Here’s a letter to the Washington Post:

Robert Samuelson observes that “[w]e imagine hordes of robots destroying jobs, leaving millions of middle-class families without work and income.”  He then advises: “Relax.  Unless we adopt self-destructive policies, this is one doomsday we’ll avoid” (“Our robot panic is overblown,” August 17).

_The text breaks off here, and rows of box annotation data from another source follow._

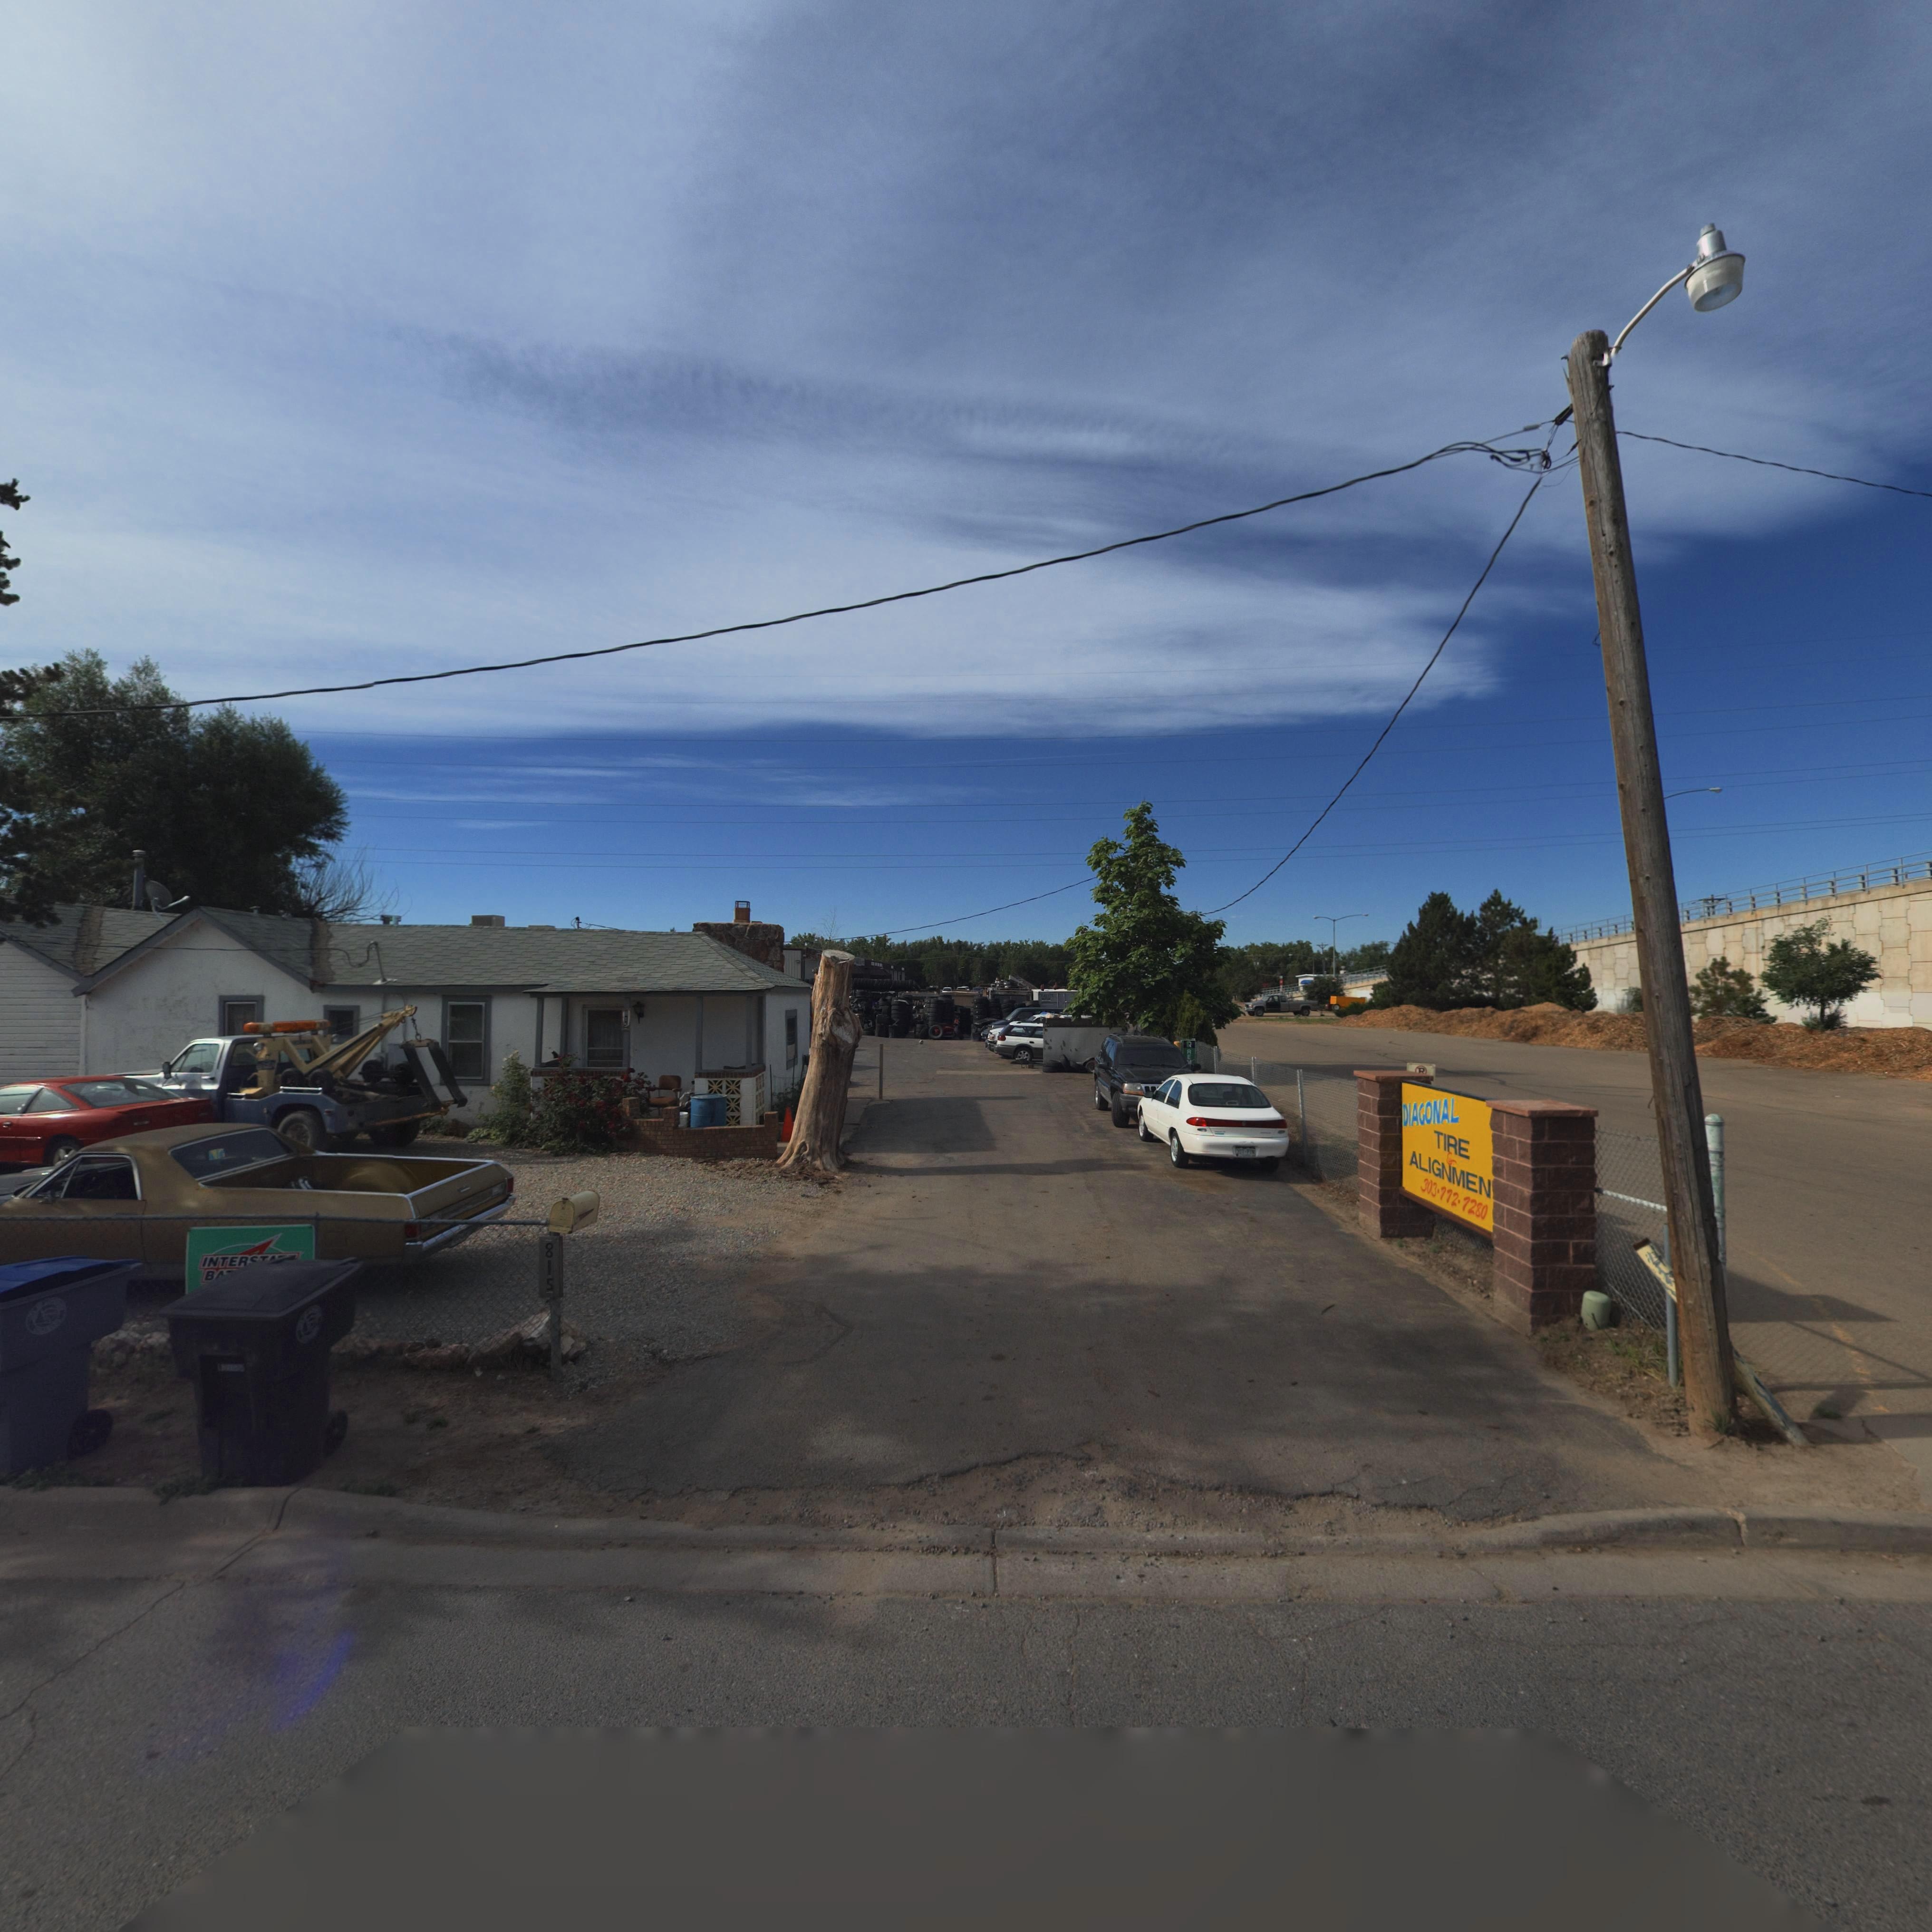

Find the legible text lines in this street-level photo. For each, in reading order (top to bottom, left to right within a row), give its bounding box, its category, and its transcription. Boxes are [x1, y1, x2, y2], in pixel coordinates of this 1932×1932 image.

[624, 1010, 628, 1028] StreetNumber: 815
[1401, 1096, 1461, 1128] BusinessName: DIAGONAL
[1432, 1128, 1471, 1161] BusinessName: TIRE
[1410, 1150, 1490, 1198] BusinessName: ALIGNMEN
[542, 1241, 555, 1292] StreetNumber: 815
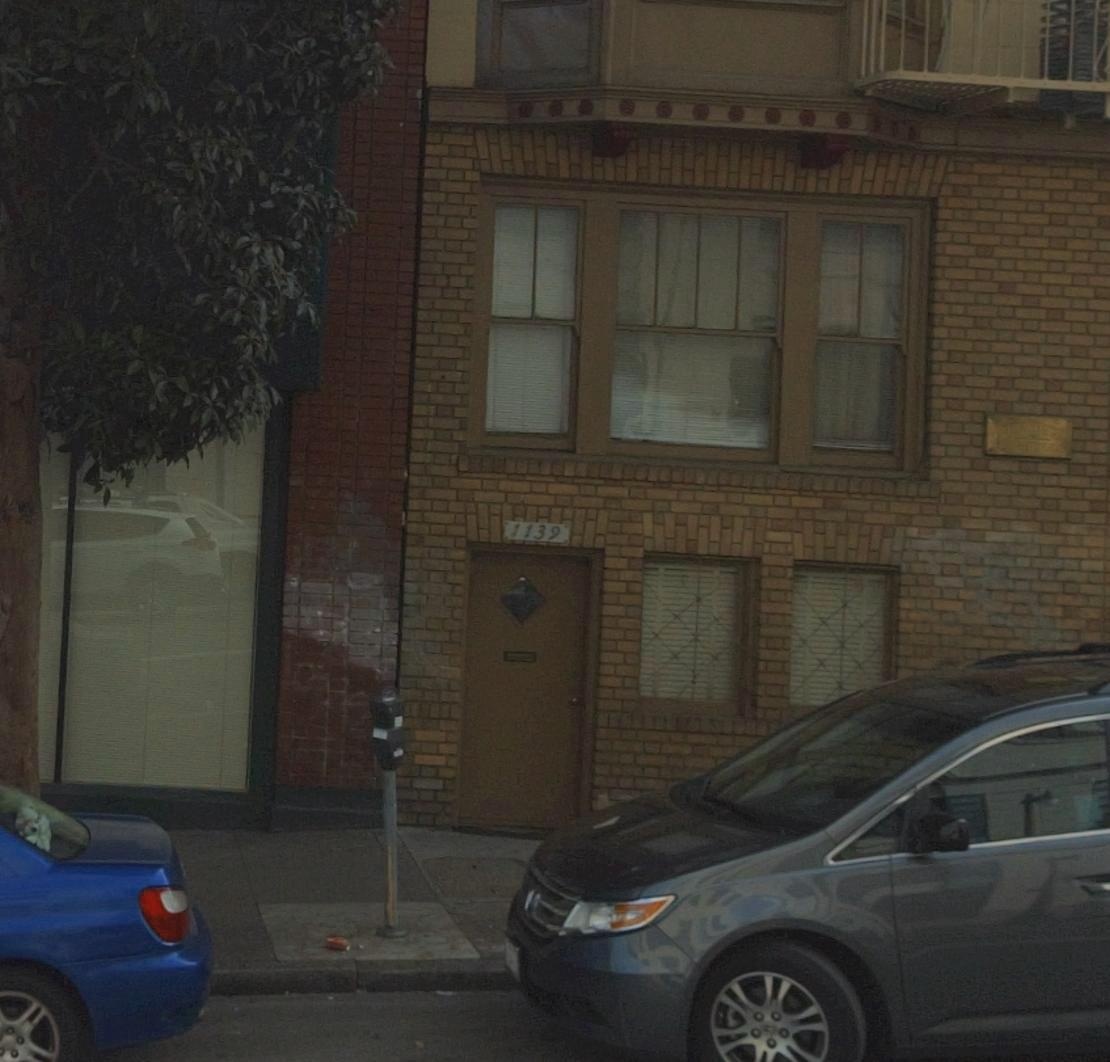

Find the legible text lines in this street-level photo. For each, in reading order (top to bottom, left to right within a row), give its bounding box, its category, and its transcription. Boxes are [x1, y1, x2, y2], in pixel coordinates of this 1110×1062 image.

[508, 521, 563, 543] StreetNumber: 1139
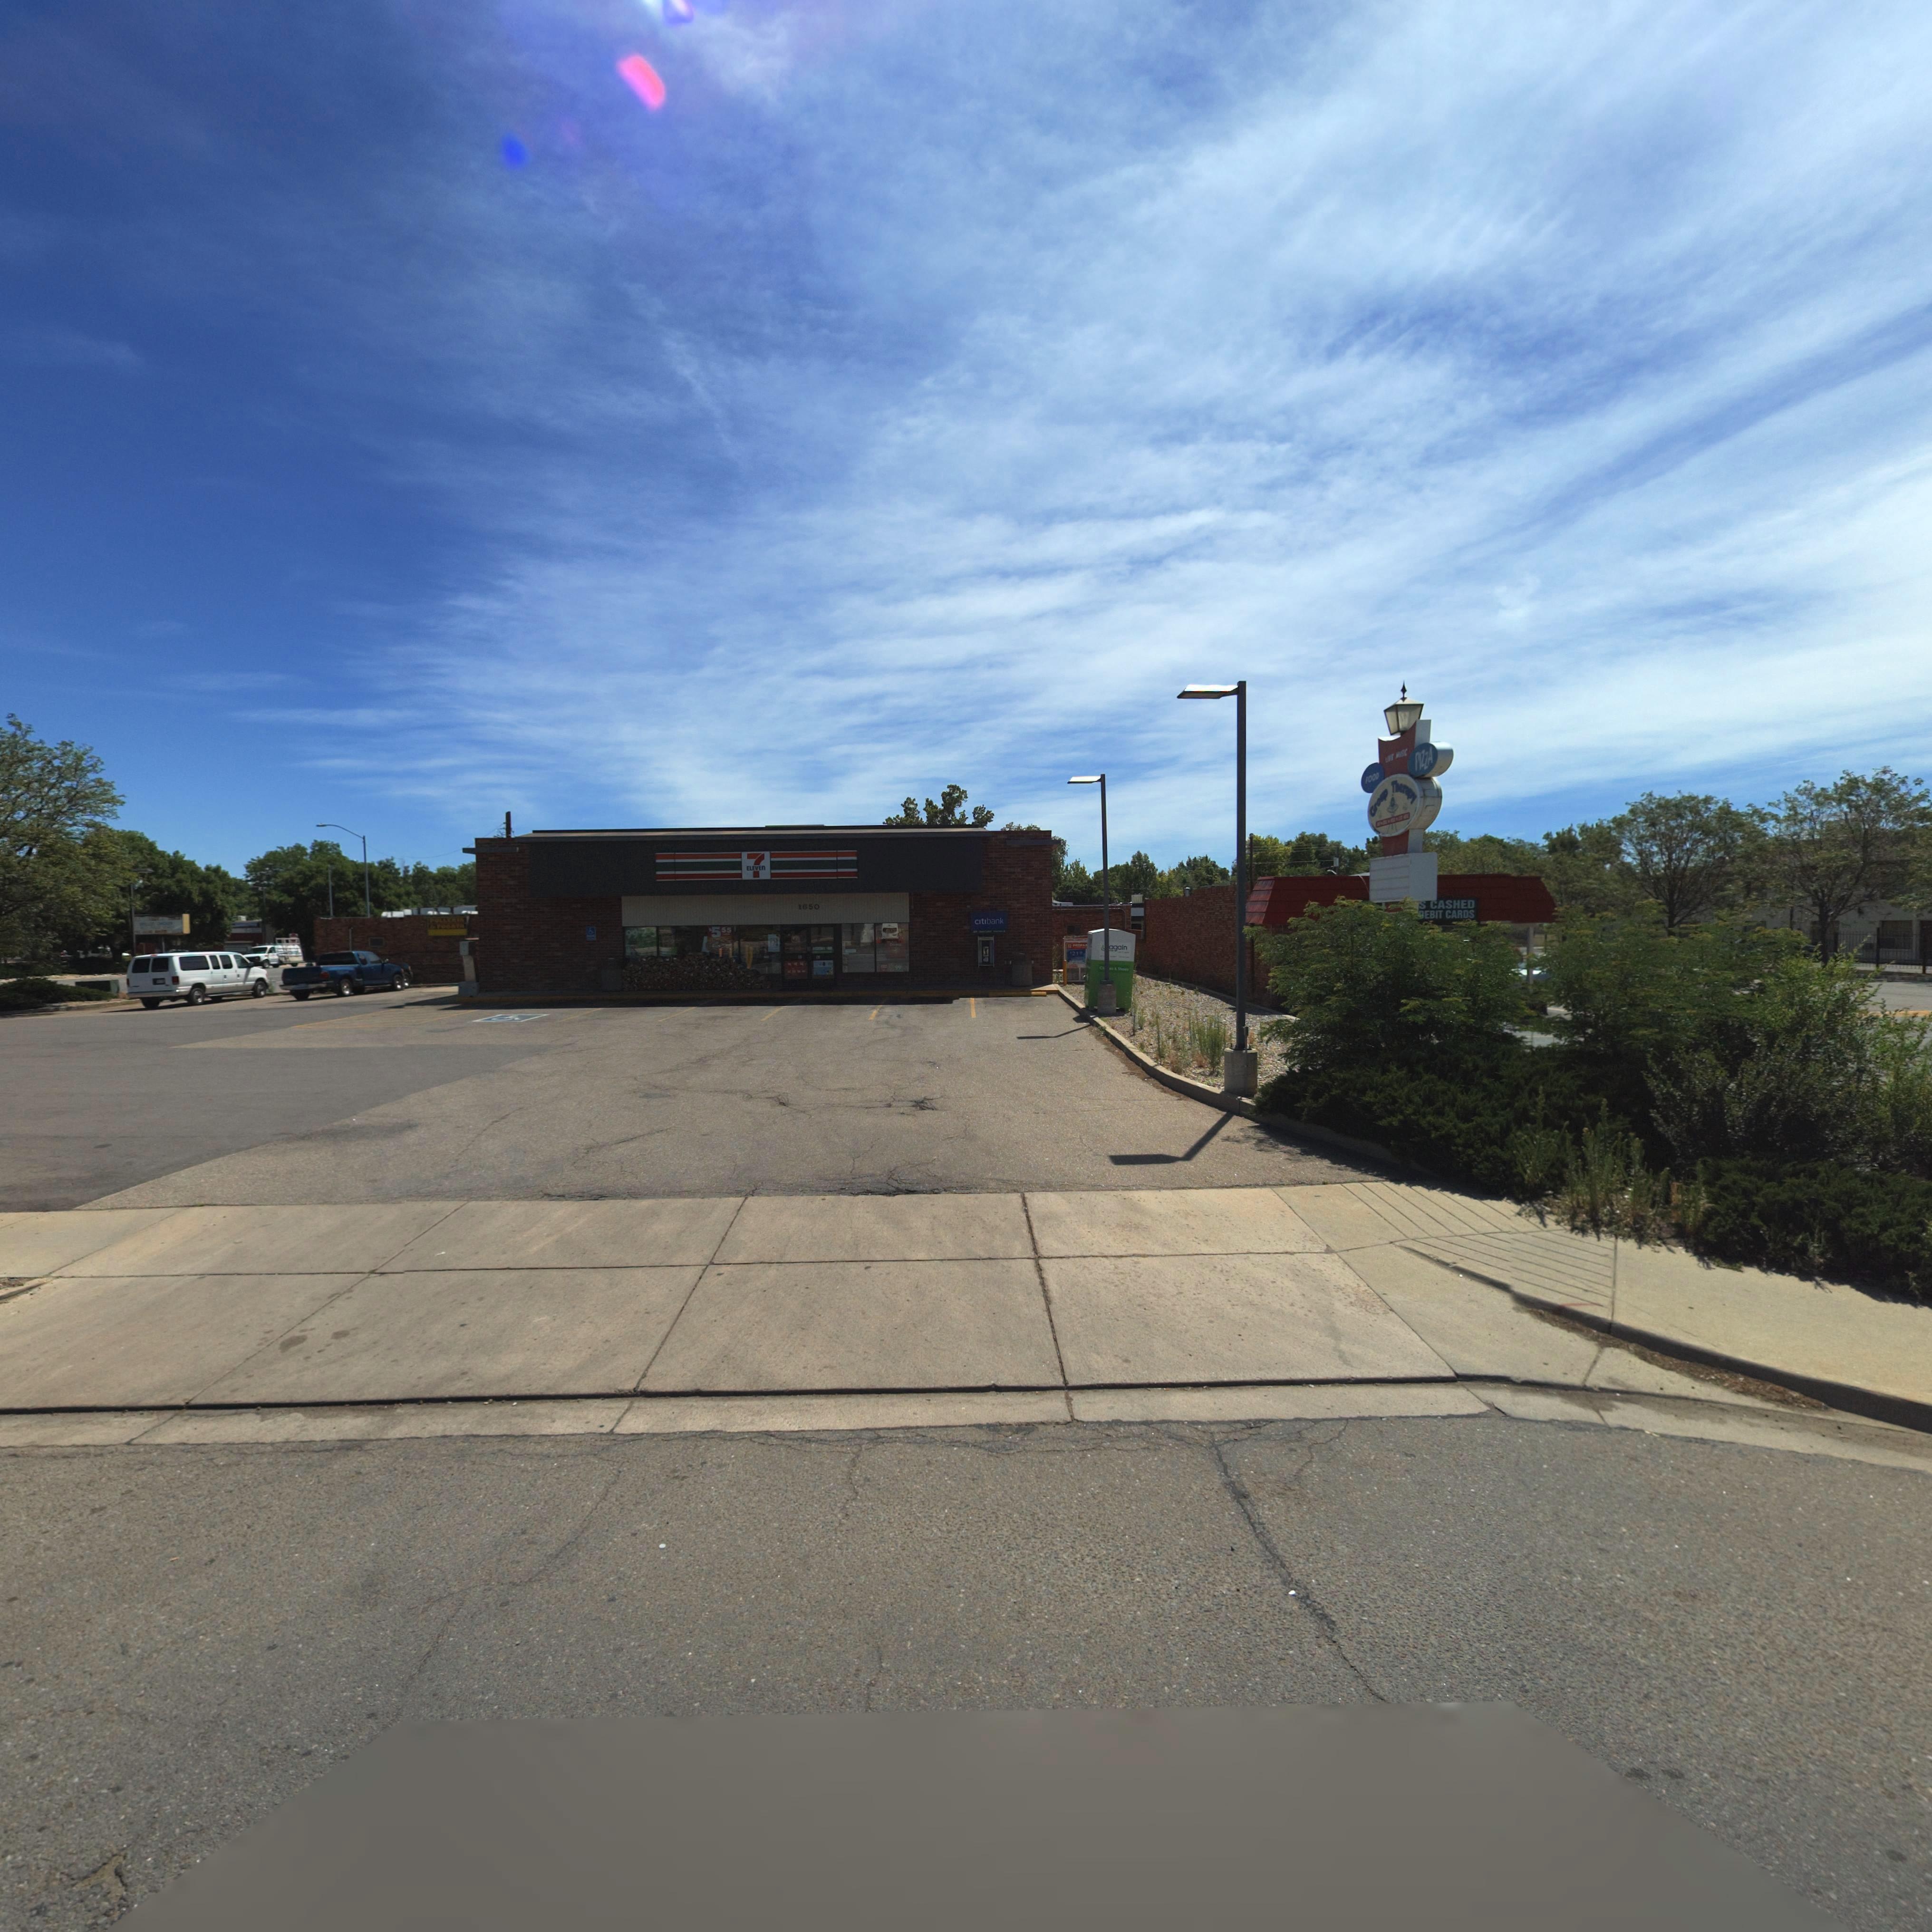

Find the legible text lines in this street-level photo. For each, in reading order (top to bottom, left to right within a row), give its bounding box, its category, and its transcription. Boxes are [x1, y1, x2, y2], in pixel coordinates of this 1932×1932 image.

[746, 852, 765, 878] BusinessName: 7
[746, 865, 765, 871] BusinessName: ELEVEn
[798, 903, 820, 909] StreetNumber: 1650
[1418, 899, 1475, 909] BusinessName: * CASHED
[429, 918, 465, 923] BusinessName: *OLL**I*
[430, 923, 464, 928] BusinessName: ** *O**T*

He’s correct.  Robots not only do not threaten to increase long-term unemployment, they make our lives easier and more prosperous – and they’ve done so for eons.  Witness the wheel, the lever, the bucket, the shovel, the cart, the harness, the plough, the rope, the spear, the knife, the pulley, the pipe, the pump, the oar, the sail, the printing press – and, of course, the steam engine, the locomotive, the bulldozer, the bus, the jet engine, the kitchen blender, the washing machine, the light switch, the flush toilet, the microprocessor.  As Deirdre McCloskey writes in her new volume, Bourgeois Equality, “[t]he repeated alarms against robots are silly, since robots are merely mechanical slaves for our benefit.”*

Sincerely,
Donald J. Boudreaux
Professor of Economics
and
Martha and Nelson Getchell Chair for the Study of Free Market Capitalism at the Mercatus Center
George Mason University
Fairfax, VA  22030

* Deirdre N. McCloskey, Bourgeois Equality (Chicago: University of Chicago Press, 2016), page 497.